**Job item:** Repeat, word for word, all the data that follows, and exclude the pictures.

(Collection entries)
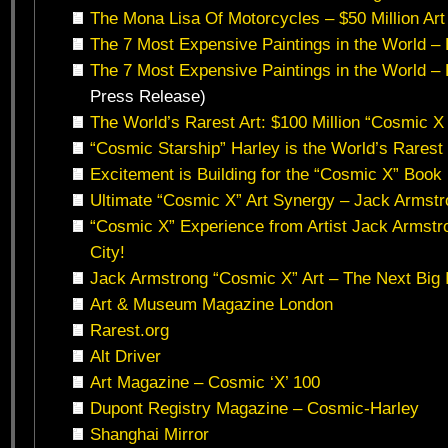
The Mona Lisa Of Motorcycles – $50 Million Art
The 7 Most Expensive Paintings in the World – B
The 7 Most Expensive Paintings in the World – B
Press Release)
The World’s Rarest Art: $100 Million “Cosmic X 
“Cosmic Starship” Harley is the World’s Rarest
Excitement is Building for the “Cosmic X” Book
Ultimate “Cosmic X” Art Synergy – Jack Armst
“Cosmic X” Experience from Artist Jack Armst
City!
Jack Armstrong “Cosmic X” Art – The Next Big 
Art & Museum Magazine London
Rarest.org
Alt Driver
Art Magazine – Cosmic ‘X’ 100
Dupont Registry Magazine – Cosmic-Harley
Shanghai Mirror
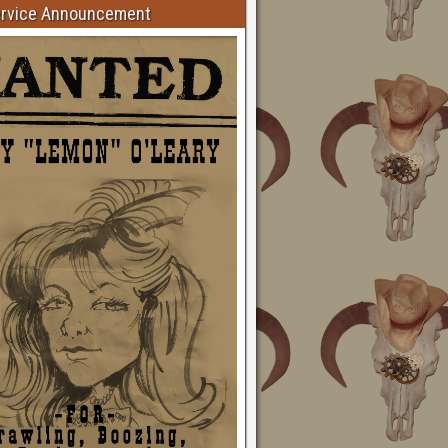
ervice Announcement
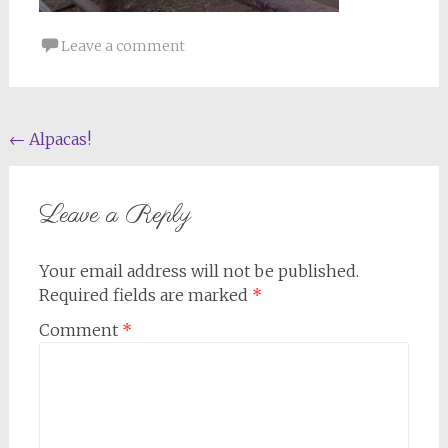
Leave a comment
Post
←
Alpacas!
navigation
Leave a Reply
Your email address will not be published.
Required fields are marked
*
Comment
*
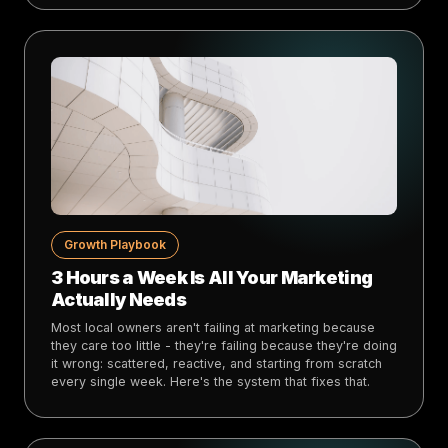
Growth Playbook
3 Hours a Week Is All Your Marketing
Actually Needs
Most local owners aren't failing at marketing because
they care too little - they're failing because they're doing
it wrong: scattered, reactive, and starting from scratch
every single week. Here's the system that fixes that.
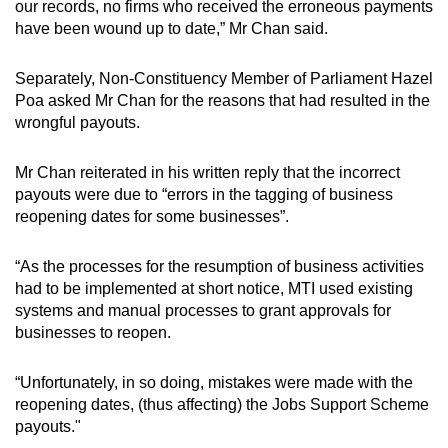
our records, no firms who received the erroneous payments
have been wound up to date,” Mr Chan said.
Separately, Non-Constituency Member of Parliament Hazel
Poa asked Mr Chan for the reasons that had resulted in the
wrongful payouts.
Mr Chan reiterated in his written reply that the incorrect
payouts were due to “errors in the tagging of business
reopening dates for some businesses”.
“As the processes for the resumption of business activities
had to be implemented at short notice, MTI used existing
systems and manual processes to grant approvals for
businesses to reopen.
“Unfortunately, in so doing, mistakes were made with the
reopening dates, (thus affecting) the Jobs Support Scheme
payouts."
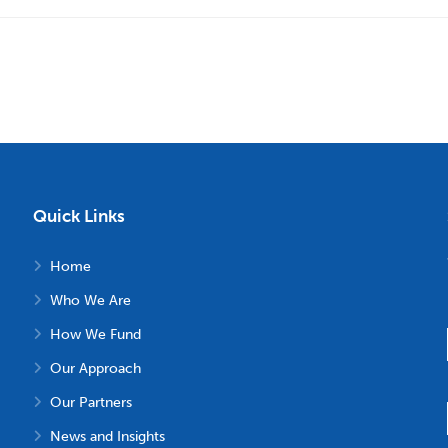
Quick Links
Home
Who We Are
How We Fund
Our Approach
Our Partners
News and Insights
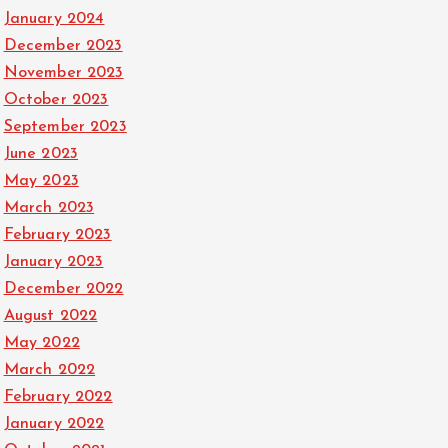
January 2024
December 2023
November 2023
October 2023
September 2023
June 2023
May 2023
March 2023
February 2023
January 2023
December 2022
August 2022
May 2022
March 2022
February 2022
January 2022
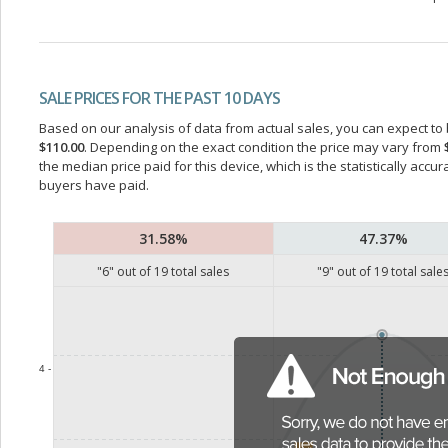
SALE PRICES FOR THE PAST 10 DAYS
Based on our analysis of data from actual sales, you can expect to b
$110.00
. Depending on the exact condition the price may vary from
the median price paid for this device, which is the statistically acc
buyers have paid.
31.58%
47.37%
"
6
" out of
19
total sales
"
9
" out of
19
total sale
4 -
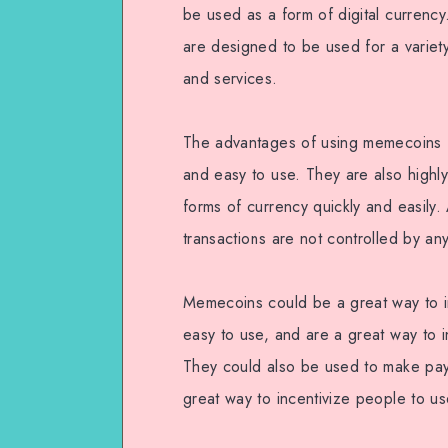
be used as a form of digital currenc
are designed to be used for a variet
and services.
The advantages of using memecoins f
and easy to use. They are also highly
forms of currency quickly and easily.
transactions are not controlled by any
Memecoins could be a great way to i
easy to use, and are a great way to 
They could also be used to make pay
great way to incentivize people to us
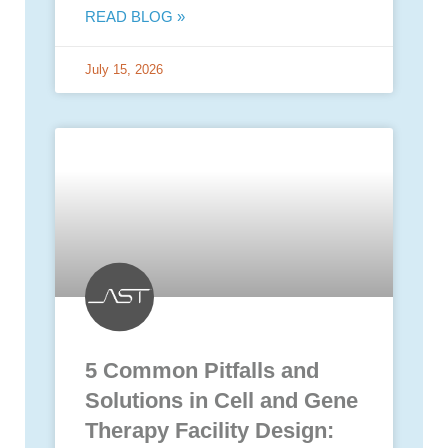
READ BLOG »
July 15, 2026
5 Common Pitfalls and
Solutions in Cell and Gene
Therapy Facility Design:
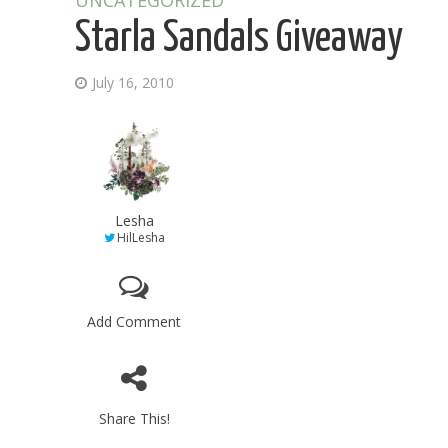
UNCATEGORIZED
Starla Sandals Giveaway
July 16, 2010
Lesha
HilLesha
Add Comment
Share This!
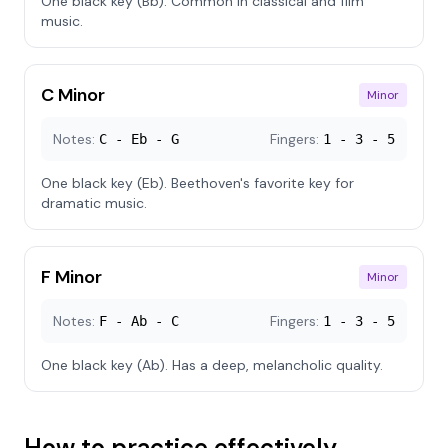
One black key (Bb). Common in classical and film
music.
C Minor
Minor
Notes:
Fingers:
C - Eb - G
1 - 3 - 5
One black key (Eb). Beethoven's favorite key for
dramatic music.
F Minor
Minor
Notes:
Fingers:
F - Ab - C
1 - 3 - 5
One black key (Ab). Has a deep, melancholic quality.
How to practice effectively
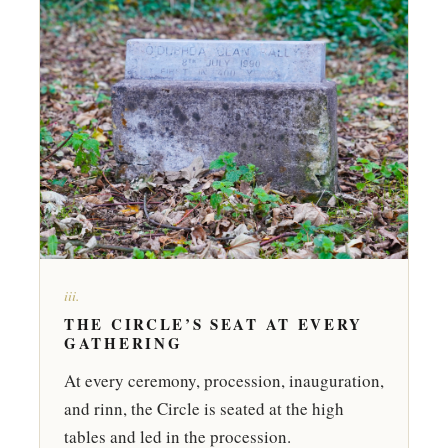
iii.
THE CIRCLE’S SEAT AT EVERY
GATHERING
At every ceremony, procession, inauguration,
and rinn, the Circle is seated at the high
tables and led in the procession.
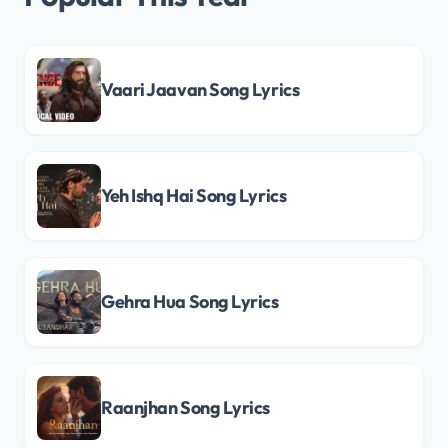
Vaari Jaavan Song Lyrics
Yeh Ishq Hai Song Lyrics
Gehra Hua Song Lyrics
Raanjhan Song Lyrics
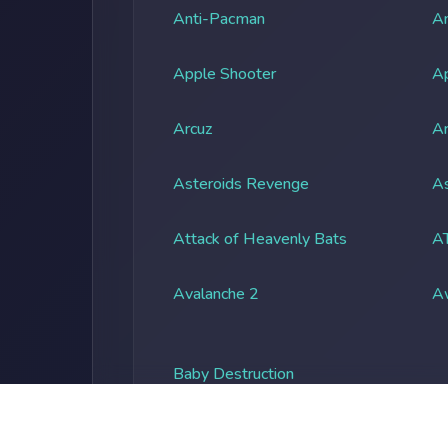
Anti-Pacman
An
Apple Shooter
A
Arcuz
Ar
Asteroids Revenge
As
Attack of Heavenly Bats
A
Avalanche 2
A
Baby Destruction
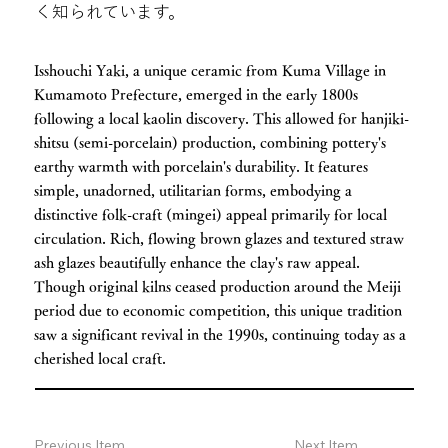
く知られています。
Isshouchi Yaki, a unique ceramic from Kuma Village in
Kumamoto Prefecture, emerged in the early 1800s
following a local kaolin discovery. This allowed for hanjiki-
shitsu (semi-porcelain) production, combining pottery's
earthy warmth with porcelain's durability. It features
simple, unadorned, utilitarian forms, embodying a
distinctive folk-craft (mingei) appeal primarily for local
circulation. Rich, flowing brown glazes and textured straw
ash glazes beautifully enhance the clay's raw appeal.
Though original kilns ceased production around the Meiji
period due to economic competition, this unique tradition
saw a significant revival in the 1990s, continuing today as a
cherished local craft.
Previous Item
Next Item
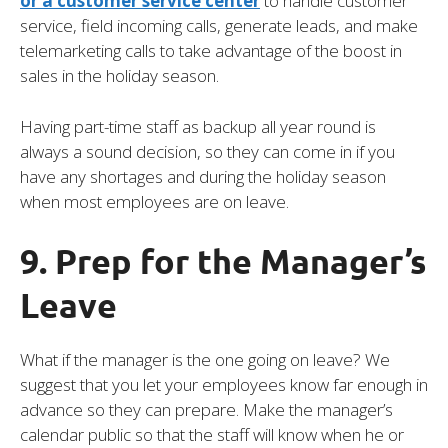
or a customer service center
to handle customer
service, field incoming calls, generate leads, and make
telemarketing calls to take advantage of the boost in
sales in the holiday season.
Having part-time staff as backup all year round is
always a sound decision, so they can come in if you
have any shortages and during the holiday season
when most employees are on leave.
9. Prep for the Manager’s
Leave
What if the manager is the one going on leave? We
suggest that you let your employees know far enough in
advance so they can prepare. Make the manager’s
calendar public so that the staff will know when he or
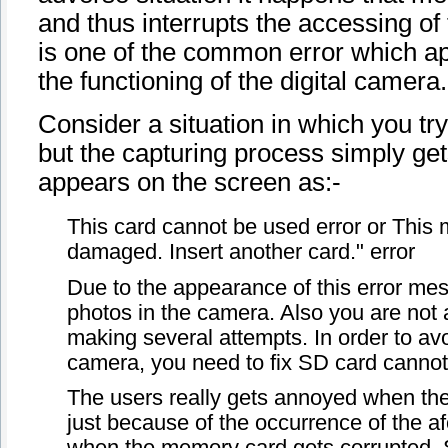
and thus interrupts the accessing of
is one of the common error which ap
the functioning of the digital camera.
Consider a situation in which you try
but the capturing process simply ge
appears on the screen as:-
This card cannot be used error or Thi
damaged. Insert another card." error
Due to the appearance of this error me
photos in the camera. Also you are not a
making several attempts. In order to avo
camera, you need to fix SD card cannot
The users really gets annoyed when their
just because of the occurrence of the af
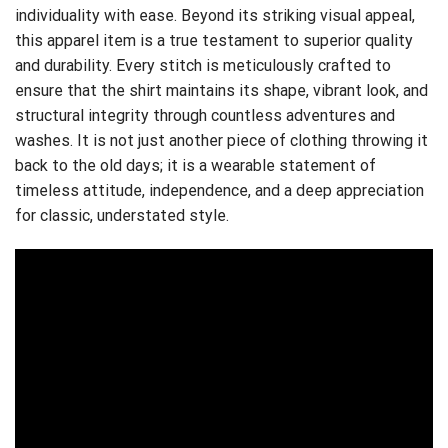
individuality with ease. Beyond its striking visual appeal,
this apparel item is a true testament to superior quality
and durability. Every stitch is meticulously crafted to
ensure that the shirt maintains its shape, vibrant look, and
structural integrity through countless adventures and
washes. It is not just another piece of clothing throwing it
back to the old days; it is a wearable statement of
timeless attitude, independence, and a deep appreciation
for classic, understated style.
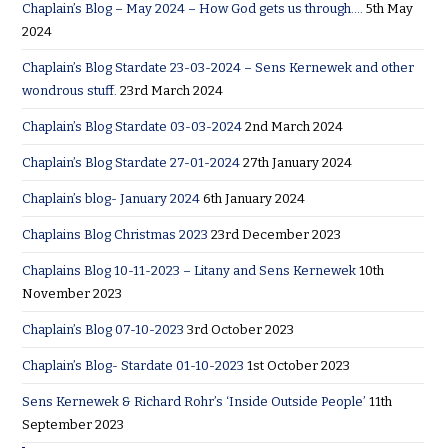
Chaplain’s Blog – May 2024 – How God gets us through….
5th May
2024
Chaplain’s Blog Stardate 23-03-2024 – Sens Kernewek and other
wondrous stuff.
23rd March 2024
Chaplain’s Blog Stardate 03-03-2024
2nd March 2024
Chaplain’s Blog Stardate 27-01-2024
27th January 2024
Chaplain’s blog- January 2024
6th January 2024
Chaplains Blog Christmas 2023
23rd December 2023
Chaplains Blog 10-11-2023 – Litany and Sens Kernewek
10th
November 2023
Chaplain’s Blog 07-10-2023
3rd October 2023
Chaplain’s Blog- Stardate 01-10-2023
1st October 2023
Sens Kernewek & Richard Rohr’s ‘Inside Outside People’
11th
September 2023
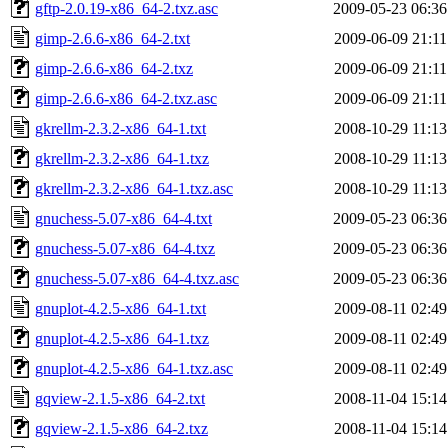
gftp-2.0.19-x86_64-2.txz.asc
2009-05-23 06:36
gimp-2.6.6-x86_64-2.txt
2009-06-09 21:11
gimp-2.6.6-x86_64-2.txz
2009-06-09 21:11
gimp-2.6.6-x86_64-2.txz.asc
2009-06-09 21:11
gkrellm-2.3.2-x86_64-1.txt
2008-10-29 11:13
gkrellm-2.3.2-x86_64-1.txz
2008-10-29 11:13
gkrellm-2.3.2-x86_64-1.txz.asc
2008-10-29 11:13
gnuchess-5.07-x86_64-4.txt
2009-05-23 06:36
gnuchess-5.07-x86_64-4.txz
2009-05-23 06:36
gnuchess-5.07-x86_64-4.txz.asc
2009-05-23 06:36
gnuplot-4.2.5-x86_64-1.txt
2009-08-11 02:49
gnuplot-4.2.5-x86_64-1.txz
2009-08-11 02:49
gnuplot-4.2.5-x86_64-1.txz.asc
2009-08-11 02:49
gqview-2.1.5-x86_64-2.txt
2008-11-04 15:14
gqview-2.1.5-x86_64-2.txz
2008-11-04 15:14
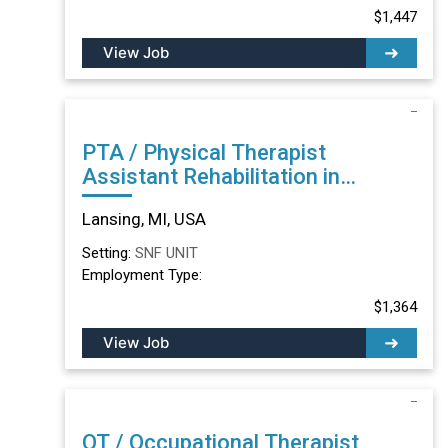
$1,447
View Job
PTA / Physical Therapist
Assistant Rehabilitation in
Lansing, MI
Lansing, MI, USA
Setting:
SNF UNIT
Employment Type:
$1,364
View Job
OT / Occupational Therapist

**Finished exercise:**
The Mona Lisa Of Motorcycles – $50 Million Art
The 7 Most Expensive Paintings in the World – B
The 7 Most Expensive Paintings in the World – B
Press Release)
The World’s Rarest Art: $100 Million “Cosmic X 
“Cosmic Starship” Harley is the World’s Rarest
Excitement is Building for the “Cosmic X” Book
Ultimate “Cosmic X” Art Synergy – Jack Armst
“Cosmic X” Experience from Artist Jack Armst
City!
Jack Armstrong “Cosmic X” Art – The Next Big 
Art & Museum Magazine London
Rarest.org
Alt Driver
Art Magazine – Cosmic ‘X’ 100
Dupont Registry Magazine – Cosmic-Harley
Shanghai Mirror
ervice Announcement
Leave a comment
Post
←
Alpacas!
navigation
Leave a Reply
Your email address will not be published.
Required fields are marked
*
Comment
*
Growth Playbook
3 Hours a Week Is All Your Marketing
Actually Needs
Most local owners aren't failing at marketing because
they care too little - they're failing because they're doing
it wrong: scattered, reactive, and starting from scratch
every single week. Here's the system that fixes that.
our records, no firms who received the erroneous payments
have been wound up to date,” Mr Chan said.
Separately, Non-Constituency Member of Parliament Hazel
Poa asked Mr Chan for the reasons that had resulted in the
wrongful payouts.
Mr Chan reiterated in his written reply that the incorrect
payouts were due to “errors in the tagging of business
reopening dates for some businesses”.
“As the processes for the resumption of business activities
had to be implemented at short notice, MTI used existing
systems and manual processes to grant approvals for
businesses to reopen.
“Unfortunately, in so doing, mistakes were made with the
reopening dates, (thus affecting) the Jobs Support Scheme
payouts."
Quick Links
Home
Who We Are
How We Fund
Our Approach
Our Partners
News and Insights
January 2024
December 2023
November 2023
October 2023
September 2023
June 2023
May 2023
March 2023
February 2023
January 2023
December 2022
August 2022
May 2022
March 2022
February 2022
January 2022
SALE PRICES FOR THE PAST 10 DAYS
Based on our analysis of data from actual sales, you can expect to b
$110.00
. Depending on the exact condition the price may vary from
the median price paid for this device, which is the statistically acc
buyers have paid.
31.58%
47.37%
"
6
" out of
19
total sales
"
9
" out of
19
total sale
4 -
be used as a form of digital currenc
are designed to be used for a variet
and services.
The advantages of using memecoins f
and easy to use. They are also highly
forms of currency quickly and easily.
transactions are not controlled by any
Memecoins could be a great way to i
easy to use, and are a great way to 
They could also be used to make pay
great way to incentivize people to us
READ BLOG »
July 15, 2026
5 Common Pitfalls and
Solutions in Cell and Gene
Therapy Facility Design:
UNCATEGORIZED
Starla Sandals Giveaway
July 16, 2010
Lesha
HilLesha
Add Comment
Share This!
One black key (Bb). Common in classical and film
music.
C Minor
Minor
Notes:
Fingers:
C - Eb - G
1 - 3 - 5
One black key (Eb). Beethoven's favorite key for
dramatic music.
F Minor
Minor
Notes:
Fingers:
F - Ab - C
1 - 3 - 5
One black key (Ab). Has a deep, melancholic quality.
How to practice effectively
iii.
THE CIRCLE’S SEAT AT EVERY
GATHERING
At every ceremony, procession, inauguration,
and rinn, the Circle is seated at the high
tables and led in the procession.
Vaari Jaavan Song Lyrics
Yeh Ishq Hai Song Lyrics
Gehra Hua Song Lyrics
Raanjhan Song Lyrics
Anti-Pacman
An
Apple Shooter
A
Arcuz
Ar
Asteroids Revenge
As
Attack of Heavenly Bats
A
Avalanche 2
A
Baby Destruction
く知られています。
Isshouchi Yaki, a unique ceramic from Kuma Village in
Kumamoto Prefecture, emerged in the early 1800s
following a local kaolin discovery. This allowed for hanjiki-
shitsu (semi-porcelain) production, combining pottery's
earthy warmth with porcelain's durability. It features
simple, unadorned, utilitarian forms, embodying a
distinctive folk-craft (mingei) appeal primarily for local
circulation. Rich, flowing brown glazes and textured straw
ash glazes beautifully enhance the clay's raw appeal.
Though original kilns ceased production around the Meiji
period due to economic competition, this unique tradition
saw a significant revival in the 1990s, continuing today as a
cherished local craft.
Previous Item
Next Item
or a customer service center
to handle customer
service, field incoming calls, generate leads, and make
telemarketing calls to take advantage of the boost in
sales in the holiday season.
Having part-time staff as backup all year round is
always a sound decision, so they can come in if you
have any shortages and during the holiday season
when most employees are on leave.
9. Prep for the Manager’s
Leave
What if the manager is the one going on leave? We
suggest that you let your employees know far enough in
advance so they can prepare. Make the manager’s
calendar public so that the staff will know when he or
and thus interrupts the accessing of
is one of the common error which ap
the functioning of the digital camera.
Consider a situation in which you try
but the capturing process simply ge
appears on the screen as:-
This card cannot be used error or Thi
damaged. Insert another card." error
Due to the appearance of this error me
photos in the camera. Also you are not a
making several attempts. In order to avo
camera, you need to fix SD card cannot
The users really gets annoyed when their
just because of the occurrence of the af
individuality with ease. Beyond its striking visual appeal,
this apparel item is a true testament to superior quality
and durability. Every stitch is meticulously crafted to
ensure that the shirt maintains its shape, vibrant look, and
structural integrity through countless adventures and
washes. It is not just another piece of clothing throwing it
back to the old days; it is a wearable statement of
timeless attitude, independence, and a deep appreciation
for classic, understated style.
Chaplain’s Blog – May 2024 – How God gets us through….
5th May
2024
Chaplain’s Blog Stardate 23-03-2024 – Sens Kernewek and other
wondrous stuff.
23rd March 2024
Chaplain’s Blog Stardate 03-03-2024
2nd March 2024
Chaplain’s Blog Stardate 27-01-2024
27th January 2024
Chaplain’s blog- January 2024
6th January 2024
Chaplains Blog Christmas 2023
23rd December 2023
Chaplains Blog 10-11-2023 – Litany and Sens Kernewek
10th
November 2023
Chaplain’s Blog 07-10-2023
3rd October 2023
Chaplain’s Blog- Stardate 01-10-2023
1st October 2023
Sens Kernewek & Richard Rohr’s ‘Inside Outside People’
11th
September 2023
gftp-2.0.19-x86_64-2.txz.asc
2009-05-23 06:36
gimp-2.6.6-x86_64-2.txt
2009-06-09 21:11
gimp-2.6.6-x86_64-2.txz
2009-06-09 21:11
gimp-2.6.6-x86_64-2.txz.asc
2009-06-09 21:11
gkrellm-2.3.2-x86_64-1.txt
2008-10-29 11:13
gkrellm-2.3.2-x86_64-1.txz
2008-10-29 11:13
gkrellm-2.3.2-x86_64-1.txz.asc
2008-10-29 11:13
gnuchess-5.07-x86_64-4.txt
2009-05-23 06:36
gnuchess-5.07-x86_64-4.txz
2009-05-23 06:36
gnuchess-5.07-x86_64-4.txz.asc
2009-05-23 06:36
gnuplot-4.2.5-x86_64-1.txt
2009-08-11 02:49
gnuplot-4.2.5-x86_64-1.txz
2009-08-11 02:49
gnuplot-4.2.5-x86_64-1.txz.asc
2009-08-11 02:49
gqview-2.1.5-x86_64-2.txt
2008-11-04 15:14
gqview-2.1.5-x86_64-2.txz
2008-11-04 15:14
$1,447
View Job
PTA / Physical Therapist
Assistant Rehabilitation in
Lansing, MI
Lansing, MI, USA
Setting:
SNF UNIT
Employment Type:
$1,364
View Job
OT / Occupational Therapist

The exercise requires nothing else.